Very recently, in Australia, following a surprising election win by an incumbent conservative government, media outlets were raided (both public and commercial sources) including an award-winning female journalist’s home. This rang alarm bells from all sides of media. The timing was significant because the 2 different news stories went to air more than a year earlier, yet the raids occurred within a week of winning an election. The Government claims the raids were independent of them; so aren’t they lucky the raids didn’t occur the week before the election instead of the week following.

In the case of the ABC (Australian Broadcasting Corporation), Federal Police officers sat in a room and went through emails and edited them, apparently. Effectively changing records to suit their purpose. If this happens in a democracy, what happens in totalitarian regimes. (Well, journalists are put in jail or assassinated in some cases, like Russia).

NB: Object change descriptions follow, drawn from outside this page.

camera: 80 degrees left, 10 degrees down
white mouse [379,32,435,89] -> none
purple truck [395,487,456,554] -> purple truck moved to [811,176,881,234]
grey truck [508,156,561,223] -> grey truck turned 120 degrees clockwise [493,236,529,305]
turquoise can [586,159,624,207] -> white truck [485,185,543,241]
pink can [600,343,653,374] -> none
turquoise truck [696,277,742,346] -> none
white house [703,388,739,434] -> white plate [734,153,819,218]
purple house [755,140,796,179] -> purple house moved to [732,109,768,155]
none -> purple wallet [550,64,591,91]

Now imagine a future society where everyone is tracked by facial recognition and everyone has a social ‘rating’ which determines what buildings they can enter, what job they can apply for and even what transport they can board, be it a train or a plane. Did I say future? This is already happening in the most populous nation in the world. It’s well known that this same nation controls very exactly what information people can access.

It was less than 20 years ago, when there was a ‘Y2K’ scare, predicting that important utilities and infrastructure would fail when computer clocks ticked over to the year 2000, because their clocks didn’t go beyond that date. As it turned out, the scare was ill-founded, but it highlighted how dependent we are on the internet infrastructure, and how vulnerable it could be in a future transcontinental conflict.

Most people are blissfully unaware of how our computing systems are based on 2 formats that go back decades – Microsoft and Apple – so it would be virtually impossible to introduce a new system from scratch. But what if the internet infrastructure became just as dependent on one system, and as their monopoly grew over the entire world, how hard it would be to ‘disconnect’.

Now, also imagine if the infrastructure that everyone depended on was run by one of the most totalitarian regimes in the world, who had a paranoid obsession with the control of information.